Our Klamath Basin
Water Crisis
Upholding rural Americans' rights to grow food,
own property, and caretake our wildlife and natural resources.
April 6,
2012
A former science adviser to the Department of the Interior’s Bureau of Reclamation was fired in February, shortly after he alleged that the Obama administration intentionally falsified scientific fact in a proposal for dam removal in the Klamath River. Professor Paul Houser of George Mason University, in a written Feb. 24 allegation to the Office of the Executive Secretariat and Regulatory Affairs in the Department of the Interior, said that Sec. Ken Salazar’s determination to remove the dams resulted in “intentional biased (falsification) reporting of scientific results.” He also alleged that when he voiced his concern about the scientific integrity of the Department of the Interior’s decision-making process, “[m]y disclosure was never directly addressed.” And, Houser added, “I faced systematic reprisal.” He was later terminated from his government job. Interior seems poised to go ahead with the project because there is a possibility it will bring salmon back to the basin. But the loss of low-cost hydroelectricity and water for irrigation, and the effect demolishing dams would have on human life, are factors Houser believes haven’t been addressed. The Interior completed an environmental impact review, but he said the result of the report was organized in a way that obscures the truth.
While the
Interior said that there would be an 81.4
percent Chinook salmon recovery if dams were
removed, it did not acknowledge that there
are nine factors that could wipe out that
recovery even if the dams were removed.
In his allegation, Houser cited a June 2011 report, in which the Klamath River Expert Panel — one of the Interior Department’s own scientific advisory groups — concluded that water issues in the lake, reduction in disease and climate change, among other factors, would erase any gains in the fish population. In January, four months after publishing the environmental impact statement Houser said was falsified, the Interior published a new report about the effects of removing the dams. That report estimated a net gain of 1,400 jobs and $60 million in annual income for workers. Along with helping the salmon, though, the report acknowledged that the move would pose a threat to other aquatic species and fisheries as sediment runs downstream with the rushing water. There are also risks of short-term flooding to cultural and historic resources in the area. And still, the question remains whether the removal of the dams will impact salmon recovery at all. “There are no guarantees that removal of dams will solve disease problems,” Oregon State microbiology professor Jerri Bartholomew told The Daily Caller, “but returning the river to a more natural system is expected to bring it into better balance.” If Secretary Salazar decides to remove the dams, it would occur over a one-year period and would begin no later than January 2020. In order for the process to begin, the governors of California and Oregon must agree with the decision. Kate Kelly, the Interior Department’s deputy communications director, told TheDC that the agency would not discuss personnel matters.
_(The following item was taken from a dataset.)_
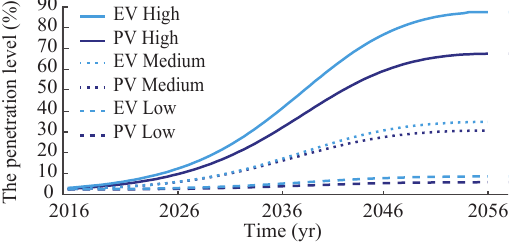
Figure 14. The penetration levels of EV and PV in the next 50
She did say, however, that Houser’s allegation “is being reviewed under the standard procedures contained in Interior’s scientific integrity policy.” Kelly said the Department of the Interior examined 50 different scientific reports to determine the economic and environmental impacts the dam’s removal would have on the surrounding areas. “The science is high quality, technically reviewed,” Kelly said. This story was updated after publication to clarify Housers comments about his belief that the Dept. of Interior never acted on his complaints, and to reflect that the agency’s apparent future plans have not yet drawn direct comment from Secretary Salazar.